What to produce: Transcription of the full listing is required, character for character.

Source data:

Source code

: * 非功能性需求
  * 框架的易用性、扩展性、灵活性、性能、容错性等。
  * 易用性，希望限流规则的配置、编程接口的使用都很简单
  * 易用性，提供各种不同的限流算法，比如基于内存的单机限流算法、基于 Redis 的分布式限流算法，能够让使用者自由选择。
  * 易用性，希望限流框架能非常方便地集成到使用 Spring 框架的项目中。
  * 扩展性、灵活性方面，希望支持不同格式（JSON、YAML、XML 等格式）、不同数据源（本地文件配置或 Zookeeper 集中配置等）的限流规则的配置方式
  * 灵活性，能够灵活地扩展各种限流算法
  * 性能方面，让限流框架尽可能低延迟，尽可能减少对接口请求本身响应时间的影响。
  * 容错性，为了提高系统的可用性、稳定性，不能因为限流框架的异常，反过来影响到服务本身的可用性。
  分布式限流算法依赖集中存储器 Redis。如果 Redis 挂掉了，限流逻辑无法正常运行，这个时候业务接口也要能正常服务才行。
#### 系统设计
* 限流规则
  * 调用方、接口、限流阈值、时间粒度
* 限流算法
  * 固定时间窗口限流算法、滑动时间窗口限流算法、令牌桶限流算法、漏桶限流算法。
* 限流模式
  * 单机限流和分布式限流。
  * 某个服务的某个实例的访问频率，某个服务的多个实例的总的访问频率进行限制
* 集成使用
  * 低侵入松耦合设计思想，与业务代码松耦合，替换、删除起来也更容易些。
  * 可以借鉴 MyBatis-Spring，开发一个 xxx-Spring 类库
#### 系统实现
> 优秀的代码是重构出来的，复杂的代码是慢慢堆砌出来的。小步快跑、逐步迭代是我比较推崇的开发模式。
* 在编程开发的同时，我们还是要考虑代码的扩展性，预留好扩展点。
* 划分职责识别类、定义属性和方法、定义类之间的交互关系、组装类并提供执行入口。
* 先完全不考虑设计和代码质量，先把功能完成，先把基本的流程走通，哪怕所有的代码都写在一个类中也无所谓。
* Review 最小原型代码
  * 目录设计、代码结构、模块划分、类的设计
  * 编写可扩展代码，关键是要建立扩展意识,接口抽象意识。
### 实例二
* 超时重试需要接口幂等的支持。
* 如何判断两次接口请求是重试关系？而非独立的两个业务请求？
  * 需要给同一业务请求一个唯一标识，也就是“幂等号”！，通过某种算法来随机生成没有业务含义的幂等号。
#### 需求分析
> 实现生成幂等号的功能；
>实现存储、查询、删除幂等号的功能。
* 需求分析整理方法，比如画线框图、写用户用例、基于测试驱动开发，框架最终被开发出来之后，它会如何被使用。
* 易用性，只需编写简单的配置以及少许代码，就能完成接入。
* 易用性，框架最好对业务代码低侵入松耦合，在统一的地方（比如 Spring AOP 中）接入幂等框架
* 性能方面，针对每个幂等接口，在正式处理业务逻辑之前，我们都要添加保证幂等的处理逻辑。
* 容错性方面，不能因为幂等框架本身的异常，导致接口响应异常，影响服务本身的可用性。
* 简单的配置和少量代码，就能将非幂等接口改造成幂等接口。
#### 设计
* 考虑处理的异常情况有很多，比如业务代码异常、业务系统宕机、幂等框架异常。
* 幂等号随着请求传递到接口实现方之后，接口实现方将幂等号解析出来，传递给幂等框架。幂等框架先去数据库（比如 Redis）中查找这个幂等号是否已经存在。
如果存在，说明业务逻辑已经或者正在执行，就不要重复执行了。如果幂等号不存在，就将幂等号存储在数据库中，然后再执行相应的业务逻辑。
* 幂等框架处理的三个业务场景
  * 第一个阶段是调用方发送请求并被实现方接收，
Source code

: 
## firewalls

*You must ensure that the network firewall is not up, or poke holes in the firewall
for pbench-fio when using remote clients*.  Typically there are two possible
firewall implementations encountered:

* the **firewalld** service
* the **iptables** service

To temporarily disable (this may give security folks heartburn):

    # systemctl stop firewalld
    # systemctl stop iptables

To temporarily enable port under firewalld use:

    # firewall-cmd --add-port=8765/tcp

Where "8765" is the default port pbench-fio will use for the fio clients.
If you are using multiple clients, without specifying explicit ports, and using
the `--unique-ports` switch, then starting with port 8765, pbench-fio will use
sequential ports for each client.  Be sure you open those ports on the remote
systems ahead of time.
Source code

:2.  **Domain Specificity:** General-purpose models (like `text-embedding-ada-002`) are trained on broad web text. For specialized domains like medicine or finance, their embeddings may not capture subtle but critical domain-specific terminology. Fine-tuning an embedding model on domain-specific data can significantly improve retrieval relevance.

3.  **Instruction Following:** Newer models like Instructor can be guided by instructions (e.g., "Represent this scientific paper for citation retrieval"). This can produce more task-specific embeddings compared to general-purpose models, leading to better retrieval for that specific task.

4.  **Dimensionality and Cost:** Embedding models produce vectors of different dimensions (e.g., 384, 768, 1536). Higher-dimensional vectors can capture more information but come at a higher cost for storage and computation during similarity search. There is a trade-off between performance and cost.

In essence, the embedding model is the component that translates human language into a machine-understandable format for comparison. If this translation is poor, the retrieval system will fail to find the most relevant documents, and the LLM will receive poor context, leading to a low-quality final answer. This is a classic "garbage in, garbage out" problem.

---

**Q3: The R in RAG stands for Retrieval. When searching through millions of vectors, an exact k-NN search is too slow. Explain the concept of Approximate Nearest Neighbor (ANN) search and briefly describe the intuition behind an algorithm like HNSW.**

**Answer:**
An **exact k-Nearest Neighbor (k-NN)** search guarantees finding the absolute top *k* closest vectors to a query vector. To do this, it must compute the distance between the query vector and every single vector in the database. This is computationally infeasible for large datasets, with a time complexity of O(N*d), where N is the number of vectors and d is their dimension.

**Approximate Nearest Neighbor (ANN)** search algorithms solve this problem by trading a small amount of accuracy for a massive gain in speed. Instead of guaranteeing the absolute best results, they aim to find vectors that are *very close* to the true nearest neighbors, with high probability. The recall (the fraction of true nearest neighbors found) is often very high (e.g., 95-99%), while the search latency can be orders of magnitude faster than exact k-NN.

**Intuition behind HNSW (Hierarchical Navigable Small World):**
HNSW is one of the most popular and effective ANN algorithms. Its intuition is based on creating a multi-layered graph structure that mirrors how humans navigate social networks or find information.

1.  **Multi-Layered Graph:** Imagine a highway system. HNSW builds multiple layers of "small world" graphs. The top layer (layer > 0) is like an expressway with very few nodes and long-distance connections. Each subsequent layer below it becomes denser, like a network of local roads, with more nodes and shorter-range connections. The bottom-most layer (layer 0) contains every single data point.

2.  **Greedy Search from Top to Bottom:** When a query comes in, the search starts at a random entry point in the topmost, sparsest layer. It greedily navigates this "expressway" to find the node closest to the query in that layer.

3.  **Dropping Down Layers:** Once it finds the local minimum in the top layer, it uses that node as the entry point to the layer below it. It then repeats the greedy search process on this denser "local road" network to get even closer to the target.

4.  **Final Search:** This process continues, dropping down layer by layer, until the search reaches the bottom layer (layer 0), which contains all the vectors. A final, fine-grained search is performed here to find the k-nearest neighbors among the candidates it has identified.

Solution for this exercise:
Source code

: * 非功能性需求
  * 框架的易用性、扩展性、灵活性、性能、容错性等。
  * 易用性，希望限流规则的配置、编程接口的使用都很简单
  * 易用性，提供各种不同的限流算法，比如基于内存的单机限流算法、基于 Redis 的分布式限流算法，能够让使用者自由选择。
  * 易用性，希望限流框架能非常方便地集成到使用 Spring 框架的项目中。
  * 扩展性、灵活性方面，希望支持不同格式（JSON、YAML、XML 等格式）、不同数据源（本地文件配置或 Zookeeper 集中配置等）的限流规则的配置方式
  * 灵活性，能够灵活地扩展各种限流算法
  * 性能方面，让限流框架尽可能低延迟，尽可能减少对接口请求本身响应时间的影响。
  * 容错性，为了提高系统的可用性、稳定性，不能因为限流框架的异常，反过来影响到服务本身的可用性。
  分布式限流算法依赖集中存储器 Redis。如果 Redis 挂掉了，限流逻辑无法正常运行，这个时候业务接口也要能正常服务才行。
#### 系统设计
* 限流规则
  * 调用方、接口、限流阈值、时间粒度
* 限流算法
  * 固定时间窗口限流算法、滑动时间窗口限流算法、令牌桶限流算法、漏桶限流算法。
* 限流模式
  * 单机限流和分布式限流。
  * 某个服务的某个实例的访问频率，某个服务的多个实例的总的访问频率进行限制
* 集成使用
  * 低侵入松耦合设计思想，与业务代码松耦合，替换、删除起来也更容易些。
  * 可以借鉴 MyBatis-Spring，开发一个 xxx-Spring 类库
#### 系统实现
> 优秀的代码是重构出来的，复杂的代码是慢慢堆砌出来的。小步快跑、逐步迭代是我比较推崇的开发模式。
* 在编程开发的同时，我们还是要考虑代码的扩展性，预留好扩展点。
* 划分职责识别类、定义属性和方法、定义类之间的交互关系、组装类并提供执行入口。
* 先完全不考虑设计和代码质量，先把功能完成，先把基本的流程走通，哪怕所有的代码都写在一个类中也无所谓。
* Review 最小原型代码
  * 目录设计、代码结构、模块划分、类的设计
  * 编写可扩展代码，关键是要建立扩展意识,接口抽象意识。
### 实例二
* 超时重试需要接口幂等的支持。
* 如何判断两次接口请求是重试关系？而非独立的两个业务请求？
  * 需要给同一业务请求一个唯一标识，也就是“幂等号”！，通过某种算法来随机生成没有业务含义的幂等号。
#### 需求分析
> 实现生成幂等号的功能；
>实现存储、查询、删除幂等号的功能。
* 需求分析整理方法，比如画线框图、写用户用例、基于测试驱动开发，框架最终被开发出来之后，它会如何被使用。
* 易用性，只需编写简单的配置以及少许代码，就能完成接入。
* 易用性，框架最好对业务代码低侵入松耦合，在统一的地方（比如 Spring AOP 中）接入幂等框架
* 性能方面，针对每个幂等接口，在正式处理业务逻辑之前，我们都要添加保证幂等的处理逻辑。
* 容错性方面，不能因为幂等框架本身的异常，导致接口响应异常，影响服务本身的可用性。
* 简单的配置和少量代码，就能将非幂等接口改造成幂等接口。
#### 设计
* 考虑处理的异常情况有很多，比如业务代码异常、业务系统宕机、幂等框架异常。
* 幂等号随着请求传递到接口实现方之后，接口实现方将幂等号解析出来，传递给幂等框架。幂等框架先去数据库（比如 Redis）中查找这个幂等号是否已经存在。
如果存在，说明业务逻辑已经或者正在执行，就不要重复执行了。如果幂等号不存在，就将幂等号存储在数据库中，然后再执行相应的业务逻辑。
* 幂等框架处理的三个业务场景
  * 第一个阶段是调用方发送请求并被实现方接收，
Source code

: 
## firewalls

*You must ensure that the network firewall is not up, or poke holes in the firewall
for pbench-fio when using remote clients*.  Typically there are two possible
firewall implementations encountered:

* the **firewalld** service
* the **iptables** service

To temporarily disable (this may give security folks heartburn):

    # systemctl stop firewalld
    # systemctl stop iptables

To temporarily enable port under firewalld use:

    # firewall-cmd --add-port=8765/tcp

Where "8765" is the default port pbench-fio will use for the fio clients.
If you are using multiple clients, without specifying explicit ports, and using
the `--unique-ports` switch, then starting with port 8765, pbench-fio will use
sequential ports for each client.  Be sure you open those ports on the remote
systems ahead of time.
Source code

:2.  **Domain Specificity:** General-purpose models (like `text-embedding-ada-002`) are trained on broad web text. For specialized domains like medicine or finance, their embeddings may not capture subtle but critical domain-specific terminology. Fine-tuning an embedding model on domain-specific data can significantly improve retrieval relevance.

3.  **Instruction Following:** Newer models like Instructor can be guided by instructions (e.g., "Represent this scientific paper for citation retrieval"). This can produce more task-specific embeddings compared to general-purpose models, leading to better retrieval for that specific task.

4.  **Dimensionality and Cost:** Embedding models produce vectors of different dimensions (e.g., 384, 768, 1536). Higher-dimensional vectors can capture more information but come at a higher cost for storage and computation during similarity search. There is a trade-off between performance and cost.

In essence, the embedding model is the component that translates human language into a machine-understandable format for comparison. If this translation is poor, the retrieval system will fail to find the most relevant documents, and the LLM will receive poor context, leading to a low-quality final answer. This is a classic "garbage in, garbage out" problem.

---

**Q3: The R in RAG stands for Retrieval. When searching through millions of vectors, an exact k-NN search is too slow. Explain the concept of Approximate Nearest Neighbor (ANN) search and briefly describe the intuition behind an algorithm like HNSW.**

**Answer:**
An **exact k-Nearest Neighbor (k-NN)** search guarantees finding the absolute top *k* closest vectors to a query vector. To do this, it must compute the distance between the query vector and every single vector in the database. This is computationally infeasible for large datasets, with a time complexity of O(N*d), where N is the number of vectors and d is their dimension.

**Approximate Nearest Neighbor (ANN)** search algorithms solve this problem by trading a small amount of accuracy for a massive gain in speed. Instead of guaranteeing the absolute best results, they aim to find vectors that are *very close* to the true nearest neighbors, with high probability. The recall (the fraction of true nearest neighbors found) is often very high (e.g., 95-99%), while the search latency can be orders of magnitude faster than exact k-NN.

**Intuition behind HNSW (Hierarchical Navigable Small World):**
HNSW is one of the most popular and effective ANN algorithms. Its intuition is based on creating a multi-layered graph structure that mirrors how humans navigate social networks or find information.

1.  **Multi-Layered Graph:** Imagine a highway system. HNSW builds multiple layers of "small world" graphs. The top layer (layer > 0) is like an expressway with very few nodes and long-distance connections. Each subsequent layer below it becomes denser, like a network of local roads, with more nodes and shorter-range connections. The bottom-most layer (layer 0) contains every single data point.

2.  **Greedy Search from Top to Bottom:** When a query comes in, the search starts at a random entry point in the topmost, sparsest layer. It greedily navigates this "expressway" to find the node closest to the query in that layer.

3.  **Dropping Down Layers:** Once it finds the local minimum in the top layer, it uses that node as the entry point to the layer below it. It then repeats the greedy search process on this denser "local road" network to get even closer to the target.

4.  **Final Search:** This process continues, dropping down layer by layer, until the search reaches the bottom layer (layer 0), which contains all the vectors. A final, fine-grained search is performed here to find the k-nearest neighbors among the candidates it has identified.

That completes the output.